CHP Genel Başkanı Kemal Kılıçdaroğlu, 15 Temmuz darbe girişimini Cumhurbaşkanı Erdoğan’ın “eniştesinden”, Başbakan Binali Yıldırım’ın da, “Yakın korumalarıyla eş dosttan öğrenmesi” ile ortaya çıkan tablo için, “İstihbarat zafiyeti diyorlar. İstihbarat zafiyeti demek olayı hafifletmektir. Daha ciddi bir durum var. Yönetim zafiyeti var. Bizim uyarılarımıza rağmen yargıya ve devlete militanları doldurmuşlar. Acilen özeleştiri yapıp halka hesap versinler” dedi. Kılıçdaroğlu, darbe girişimi ve sonrasında yaşanan gelişmeleri Cumhuriyet’e değerlendirdi:

Tablo sizin eseriniz: Ortaya çıkan bu durum, devletteki liyakat sisteminin çökmesi ve bu çöküntünün bizi getirdiği tablosudur. Örneğin siz devletin makamlarına ehliyet ve liyakatta kişileri değil de ‘bizim partilimizdir, militanımızdır, yakınımızdır’ dediğiniz kişileri getirirseniz bugünkü tabloyu hazırlamış olursunuz.

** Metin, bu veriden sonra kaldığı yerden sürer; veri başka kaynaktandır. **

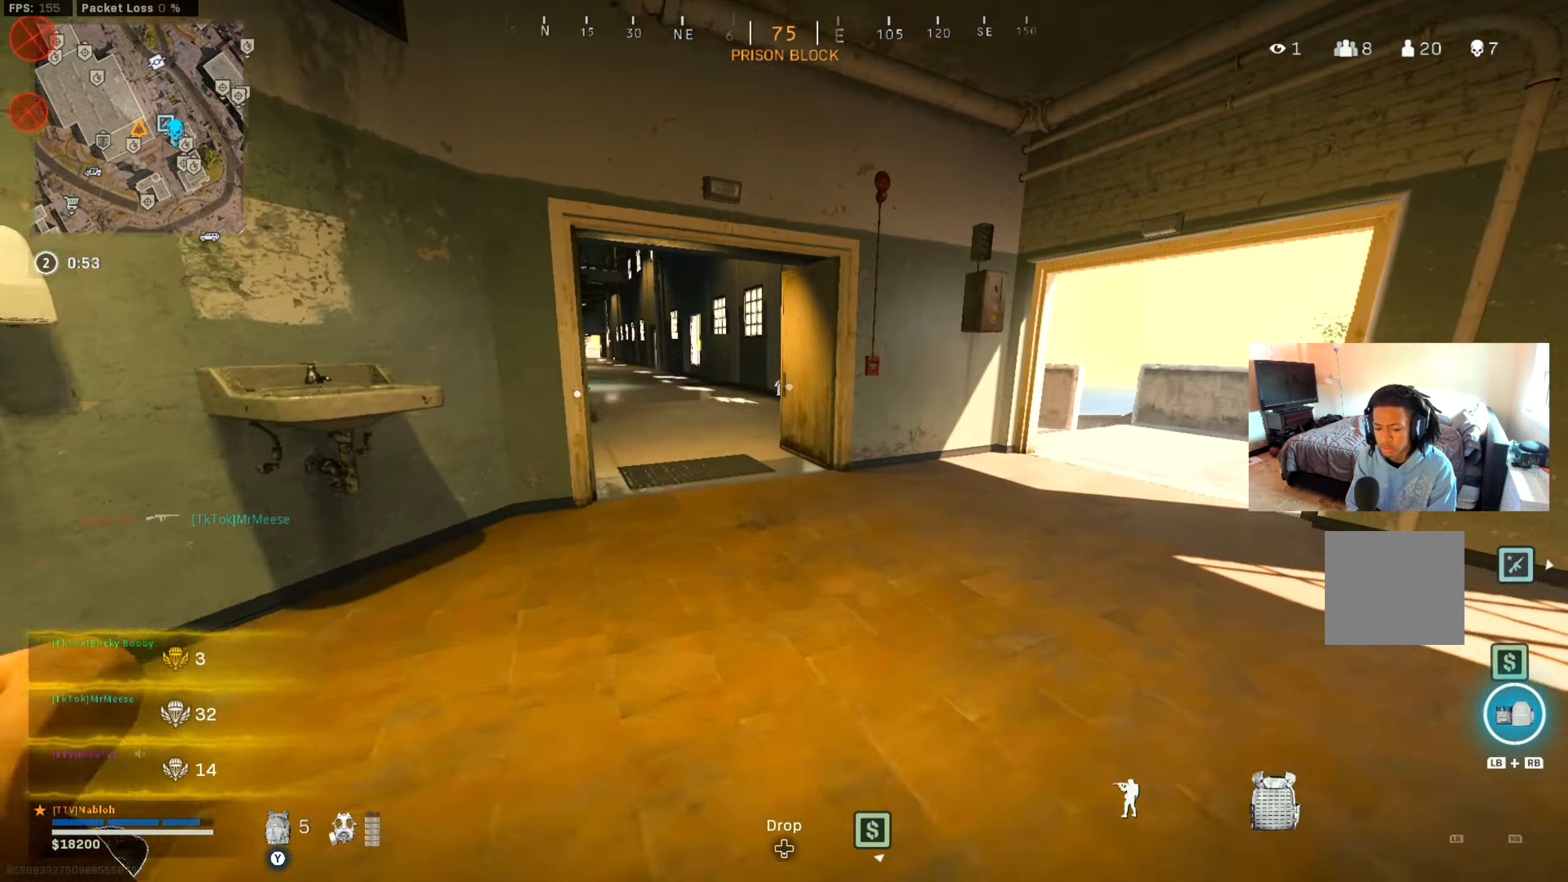
{"buttons": [], "left_stick": "down-right", "right_stick": "center", "events": [[217, "right_stick", "left"], [251, "left_stick", "right"], [351, "left_stick", "down-right"], [384, "right_stick", "center"]]}
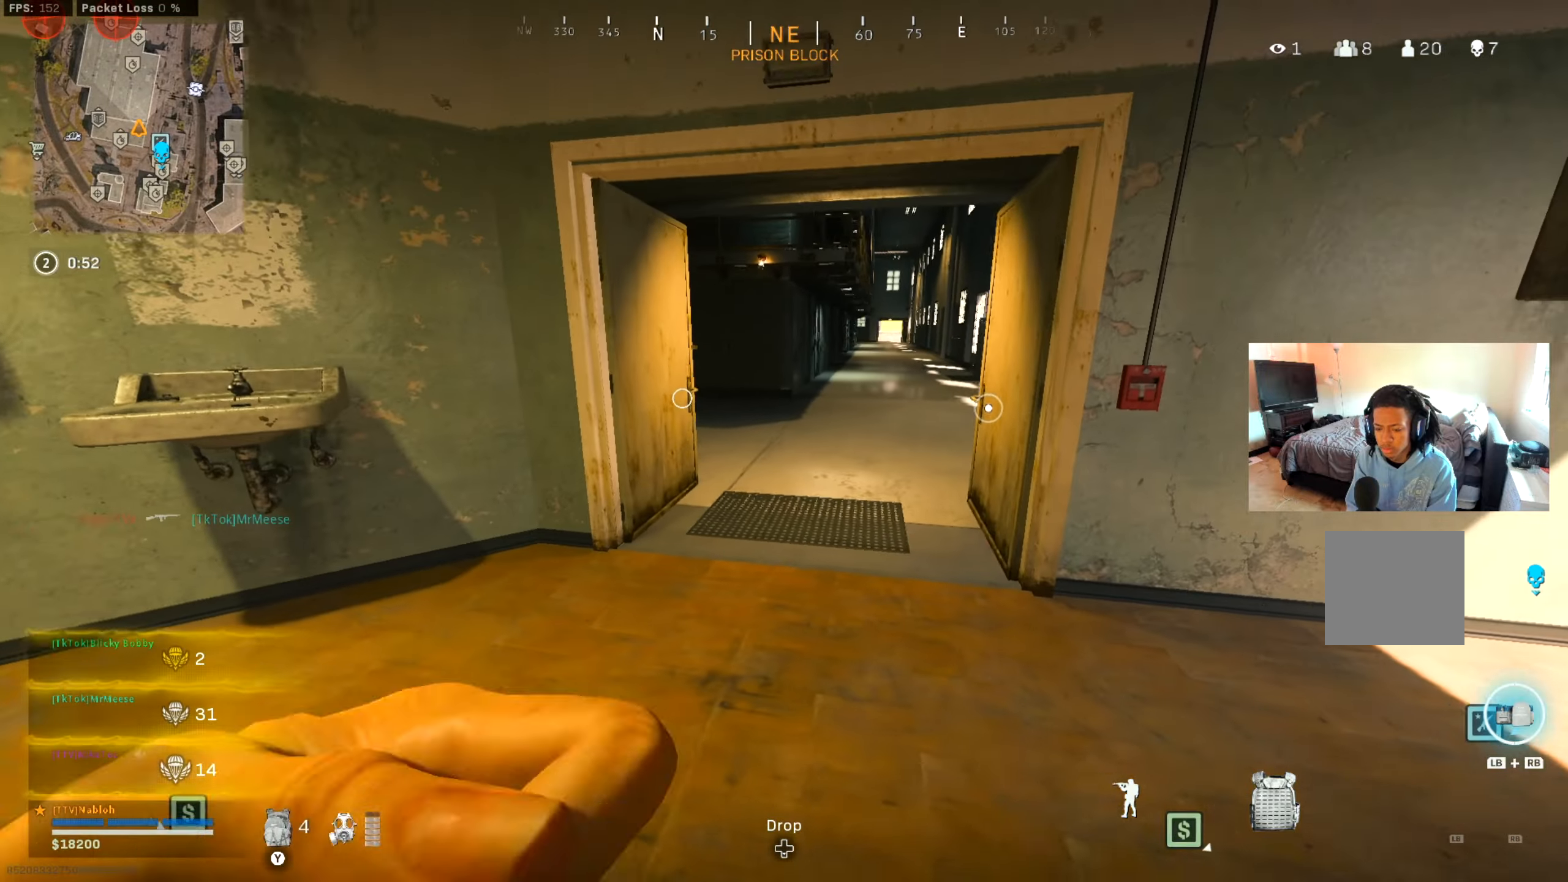
{"buttons": [], "left_stick": "up-right", "right_stick": "left", "events": [[50, "left_stick", "up"], [84, "right_stick", "left"], [117, "L3", "down"], [167, "right_stick", "center"], [250, "left_stick", "up-right"], [284, "L3", "up"], [467, "right_stick", "left"]]}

O istihbarat gelmez: Şimdi ‘efendim istihbarat gelmedi, istihbaratı geç aldık’ diyorlar. Kim getirecek size istihbaratı? Sizin atadığınız kişiler. İşi layık olana, ehline teslim eden yol yöntem izlemeyip, kendi yakınlığınıza göre insanları o görevlere getirmişseniz o istihbaratı alamazsınız. Ama tablonun sorumlusu kim? Sizsiniz.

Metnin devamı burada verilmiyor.